Requirement 1:
Please echo the GPS passage from "Our relationship didn’t" up to and including "as you are.".
Requirement 2:
In the GPS passage, how far above Interstate I-95 did the Garmin believe she was suspended?

I don’t remember where Garmin came from, just that we brought her into our lives for my daughters to use to navigate their way to Virginia while Dave and I traveled to Europe last year.

Our relationship didn’t start out well. She was useless.

For reasons either atmospheric or technical, she believed she was suspended 100 feet above Interstate I-95, where we all know there aren’t any roads. Google maps saved the day.  I would never have guessed then that I could grow to love her.

When I was solo driving around France in the Loire Valley several weeks ago, let’s just say my GPS and I got to know each other pretty well. Here are some things I observed and how our relationship developed from its rocky beginnings:

If you bring your GPS from home, she will be as jet lagged as you are.

Provided material:
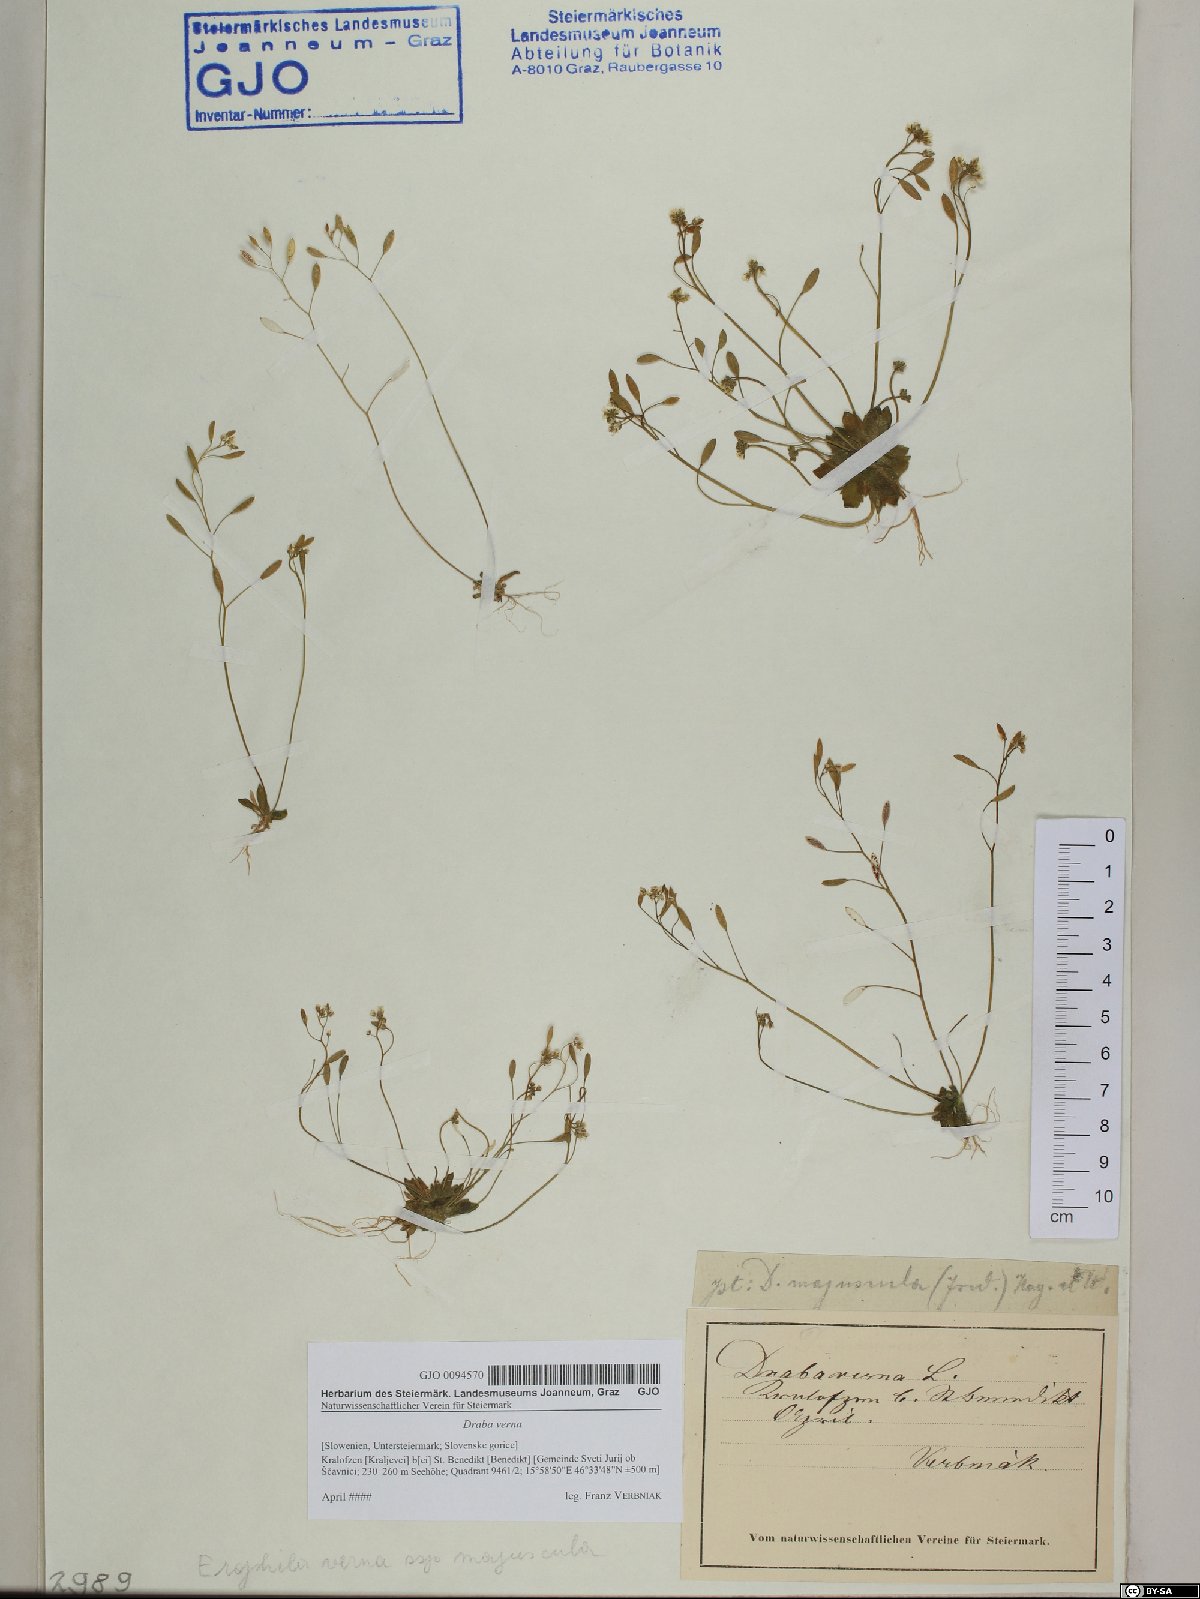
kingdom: Plantae
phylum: Tracheophyta
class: Magnoliopsida
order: Brassicales
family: Brassicaceae
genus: Draba
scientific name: Draba verna
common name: Spring draba
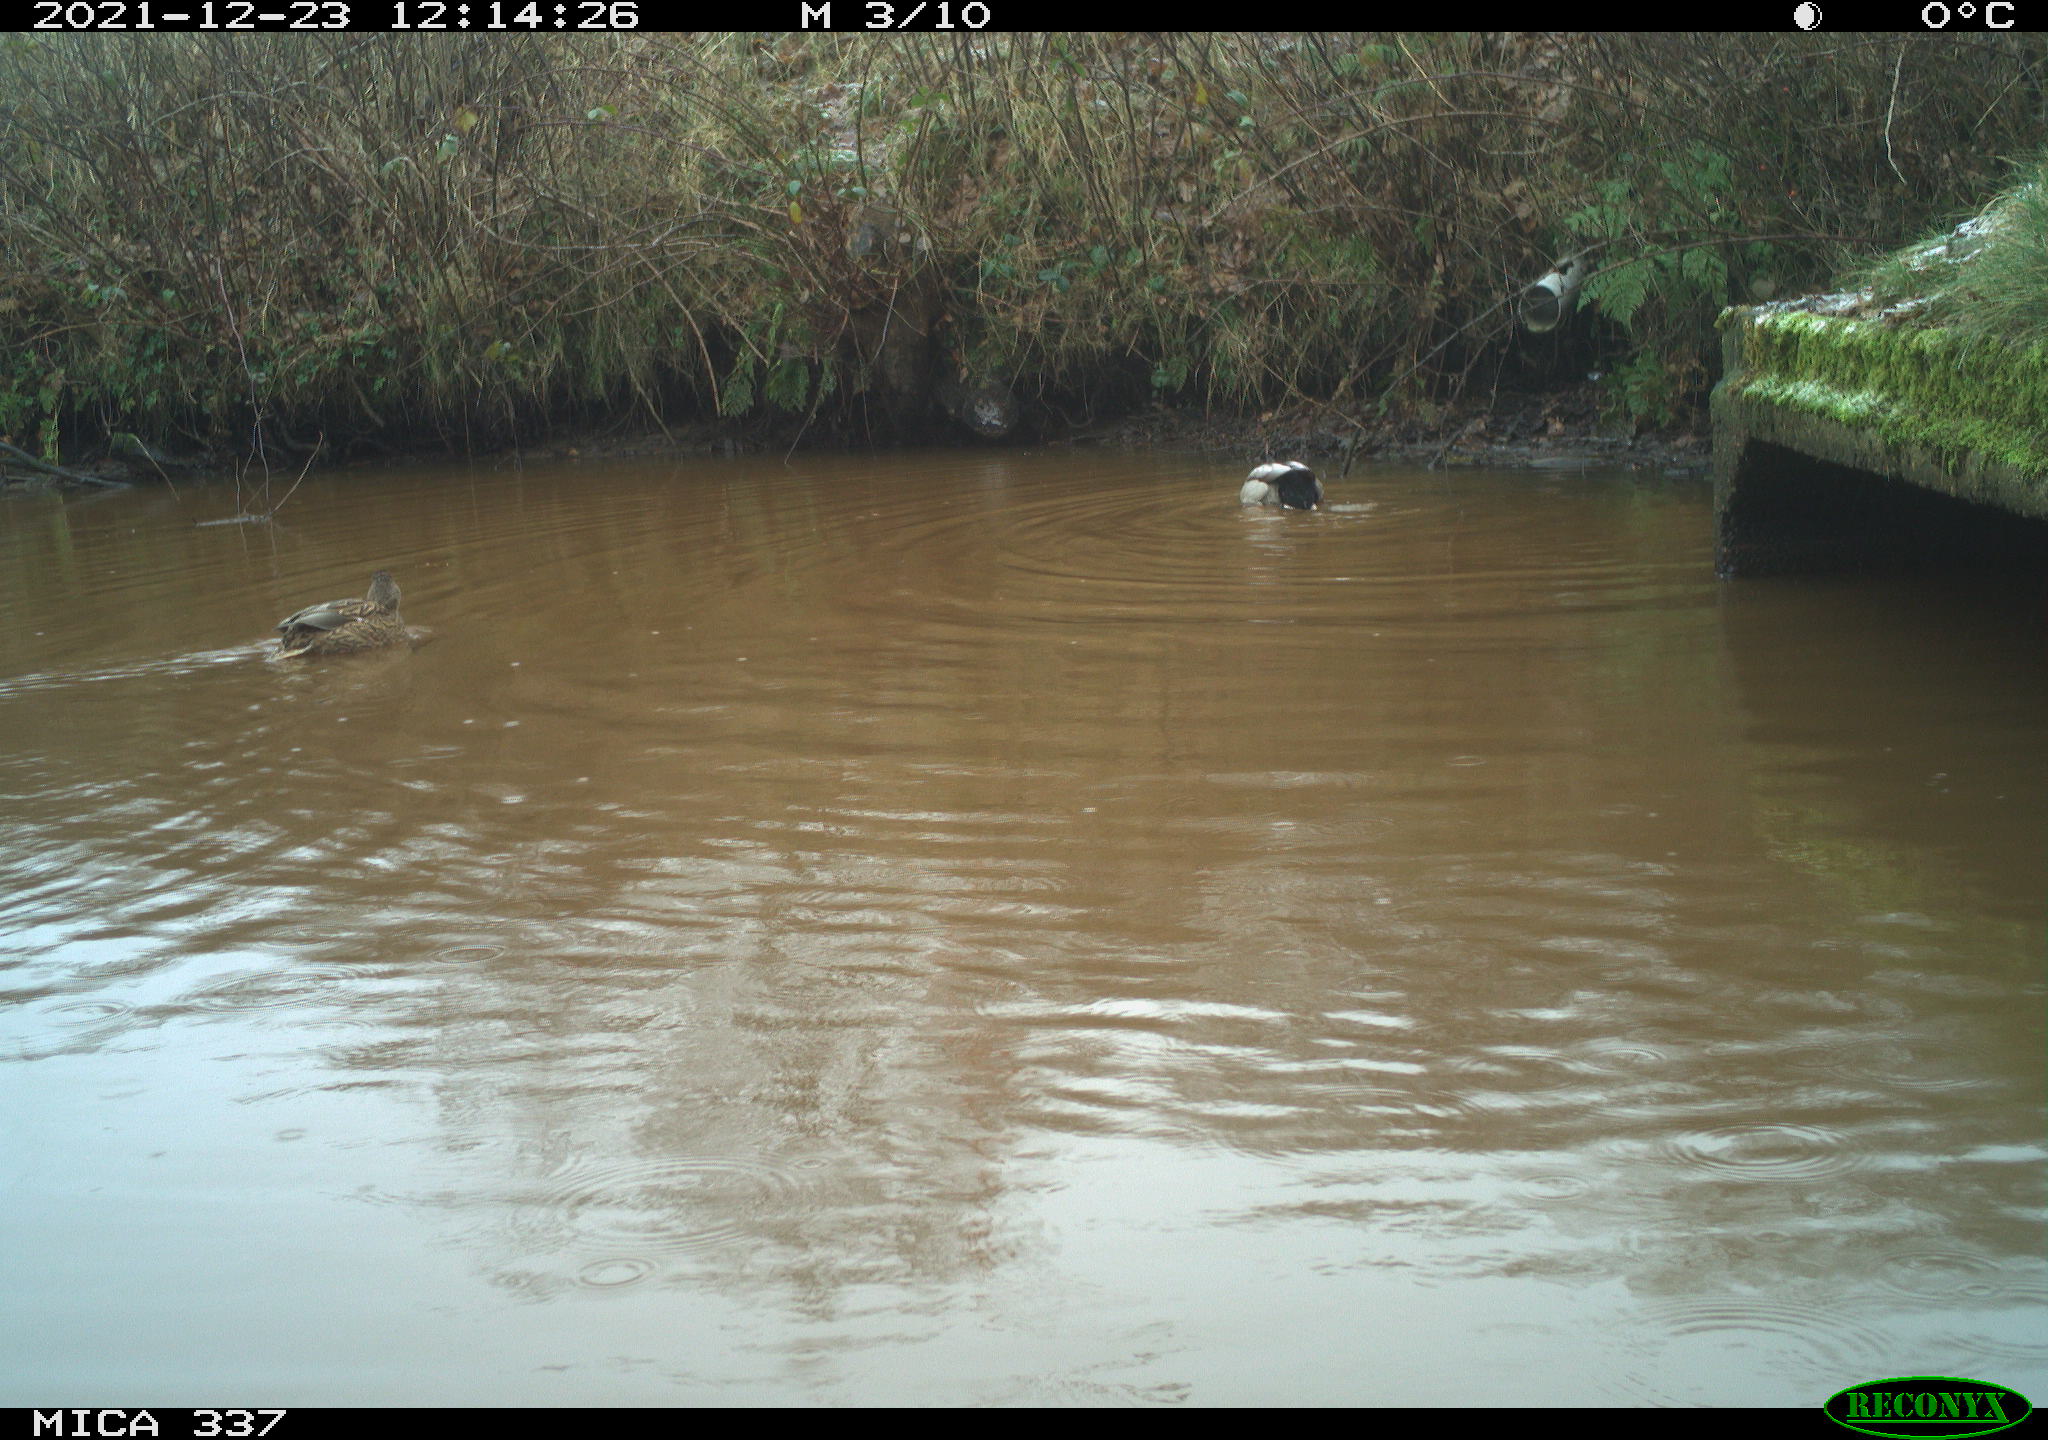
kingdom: Animalia
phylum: Chordata
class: Aves
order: Anseriformes
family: Anatidae
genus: Anas
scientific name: Anas platyrhynchos
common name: Mallard
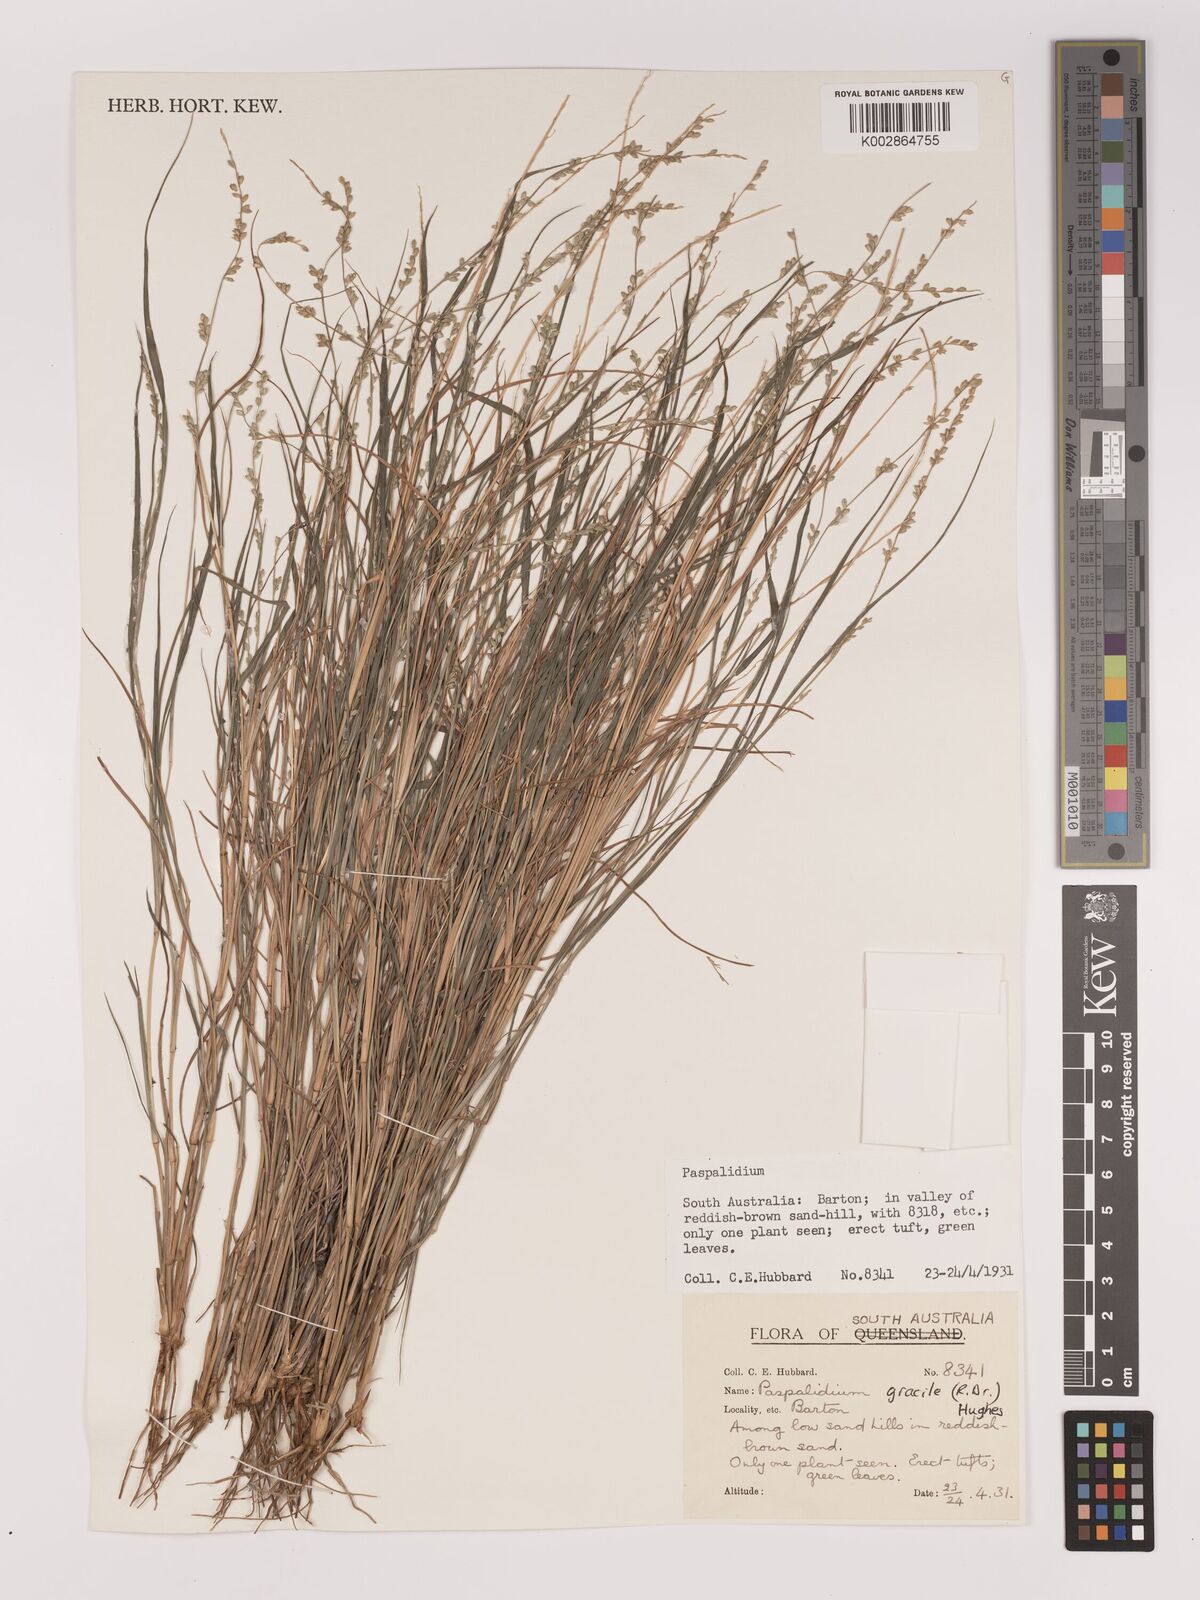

Correct result 1:
Our relationship didn’t start out well. She was useless.

For reasons either atmospheric or technical, she believed she was suspended 100 feet above Interstate I-95, where we all know there aren’t any roads. Google maps saved the day.  I would never have guessed then that I could grow to love her.

When I was solo driving around France in the Loire Valley several weeks ago, let’s just say my GPS and I got to know each other pretty well. Here are some things I observed and how our relationship developed from its rocky beginnings:

If you bring your GPS from home, she will be as jet lagged as you are.

Correct result 2:
100 feet